The only person who manages to help all the patients of the hospital to regain their masculinity is McMurphy. He is, actually, the example of “a real man” in the novel: he is rude, brutal, self-confident, and, what is more important, fearless. In contrast to Harding, McMurphy does not perceive women as superior and claims that the main source of men’s power over women is sexuality and freedom to express it. As a result, the patients of the hospital regain their self-confidence and inner power only after the main female suppressor – Miss Ratched – is briefly beaten, after almost being chocked to death by McMurphy. Only then they are the patients ready to get back to the real world, to fight for their place in society and therefore for who they are.

“One Flew Over the Cuckoo’s Nest” touches upon a set of important social problems. Among them are the problems of emasculation and homosexuality, and the attitude of the oppressing and controlling society to them. Dale Harding, being a man who does not conform to the generally accepted vision of masculinity, tries to conceal this fact from society being unable to resist social pressure. Representing all homosexuals, the character is portrayed by the author as a highly intelligent man whose education and dependence on social opinion make him suppress his desires. Moreover, he is described as a person whose willpower has been destroyed by the constant social pressure and fear to be exposed.

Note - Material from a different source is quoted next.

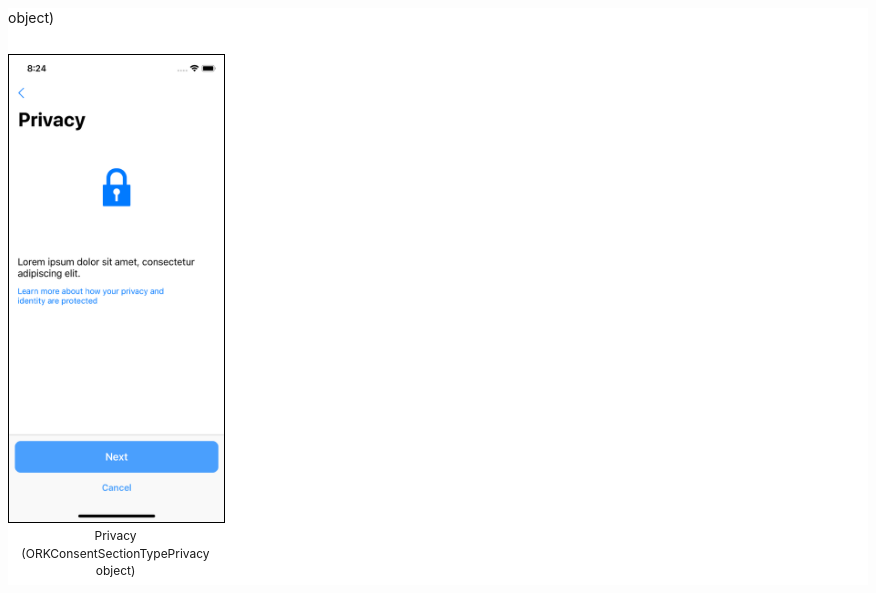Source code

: object)</p><p style="float: left; font-size: 9pt; text-align: center; width: 25%; margin-right: 3%; margin-bottom: 0.5em;"><img src="VisualStep_Images/VisualStep_3.png" style="width: 100%;border: solid black 1px;">Privacy (ORKConsentSectionTypePrivacy object)</p>
<p style="clear: both;">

The author also emphasizes that those who do not fit into the image of “a real man” are especially discriminated by women who manipulate them by suppressing their sexual power. All these factors contributed to the situation that, in the twentieth century, most homosexuals, even those living in developed countries, had to conceal their orientation from the public. They were often forced either to pretend that they were “normal” and to make families with women suffering from constant psychological pressure or to lead an abstentious life and avoid romantic relationships.